Esiste un rischio reale ed esiste un rischio percepito, che a volte tende a ingigantire la portata di alcuni delitti, almeno per quanto riguarda la frequenza reale con la quale sono compiuti. Il dibattito politico sulle politiche relative alla sicurezza spesso si poggia sull’amplificazione della paura, favorita anche dalle scelte di alcuni media che questa paura cavalcano.
Per sondare in modo approfondito il livello di sicurezza percepito dai cittadini italiani, sia in riferimento alla propria persona sia all’ambiente circostante, l’Eurispes e la Direzione Centrale della Polizia Criminale, con l’ausilio del Servizio di Analisi Criminale, hanno messo a punto e realizzato un’indagine sul territorio nazionale che ha coinvolto 1.026 cittadini e che è stata presentata ieri a Roma.
Operazione verità
Alcuni dei dati contenuti nella ricerca smentiscono le affermazioni che la destra porta come giustificazione alle proprie proposte di politiche della sicurezza, soprattutto quando si parla del possesso di armi in relazione a una difesa “sempre legittima”. Il 44,8% degli intervistati, infatti, considera un pericolo le armi perché possono finire nelle mani sbagliate, un 19,2% ritiene che sia un diritto da riservare solo a categorie particolari esposte a rischi (commercianti, ecc.), solo un 18,4% pensa, invece, che rappresenti la possibilità per qualunque cittadino di difendersi dai malintenzionati.
Poco più di un intervistato su 4 (27,1%) acquisterebbe un’arma per autodifesa, il 72,9%, al contrario, non lo farebbe. È stato poi chiesto agli intervistati di esprimersi su chi siano i principali responsabili dei crimini fra italiani e stranieri.
Tutto il mondo è Paese
Un’ampia fetta del campione (47%) ritiene che i crimini siano commessi in egual misura da italiani e stranieri e solo un intervistato su cinque pensa che gli autori siano principalmente stranieri (20,7%). Mentre il governo Meloni smonta il reddito di cittadinanza creando nuove sacche di povertà, gli italiani indicano proprio nel disagio sociale la prima motivazione alla base della diffusione dei fenomeni criminali (16,6%), seguito dalla difficile situazione economica (15,8%) e l’8,4% indica come causa scatenante la mancanza di lavoro.
Tanto che alla domanda su quali strategie si dovrebbero adottare per contrastare la criminalità, per il 16,9% dei cittadini necessario incrementare l’occupazione e per il 14,6% bisogna sostenere le categorie più deboli.
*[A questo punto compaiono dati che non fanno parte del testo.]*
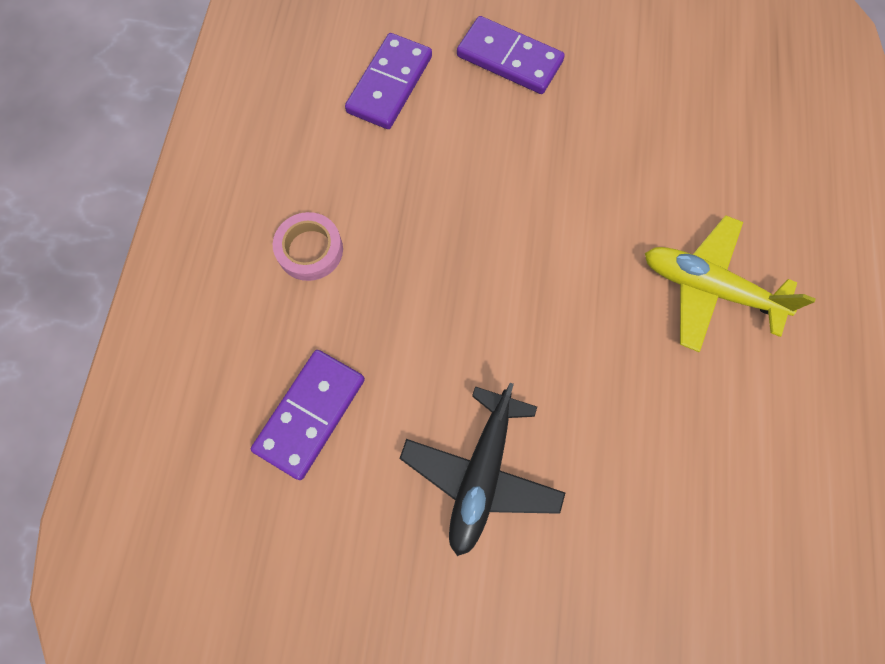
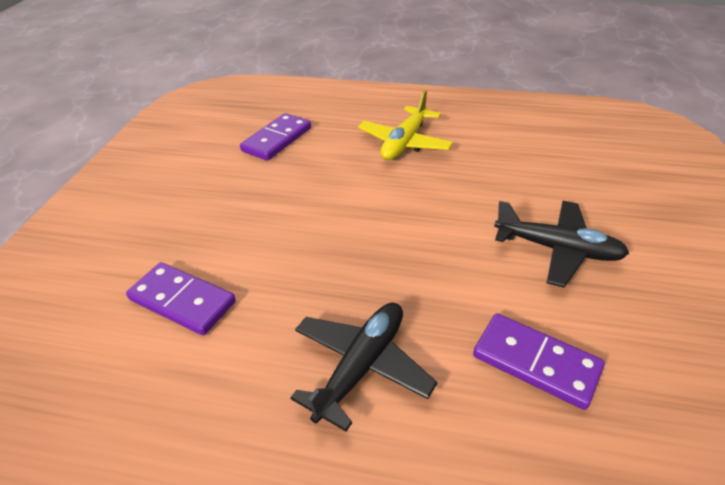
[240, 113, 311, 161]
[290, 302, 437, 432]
Il 61,5% del campione afferma di vivere in una città che giudica sicura. Negli ultimi tre anni, e dunque dall’inizio della pandemia, la paura di subire reati è aumentata per il 24,8% del campione, mentre il 7,3% riferisce di avere meno paura rispetto al passato.
Furti e truffe online
Tra le strategie utilizzate per “mettersi in sicurezza”, negli ultimi tre anni, il 22,5% degli intervistati ha installato un sistema di allarme, il 21,4% ha installato le grate alle finestre e il 20,7% ha messo la porta blindata. Portare con sé uno spray al peperoncino (8,7%), un coltello (8,6%) o comprare un’arma da fuoco (3,6%) sono opzioni adottate da una esigua parte del campione.
I due reati rispetto ai quali si concentra la maggiore paura sono il furto in abitazione (58,3%) e il furto di dati personali su Internet (55,1%). Al terzo posto troviamo la truffa, seguita da scippo/borseggio, furto di auto/motorino/moto, rapina e lesione. L’indagine ha poi tentato di fare luce sugli episodi di violenza che si consumano in àmbito familiare. In più di un caso su dieci (11,6%) si registrano umiliazioni e insulti; il 5,6% ha subìto minacce, il 4,5% è stato vittima di atti persecutori, il 3,8% di maltrattamenti in famiglia. Al momento della violenza, 6 vittime su 10 si trovavano tra le mura domestiche.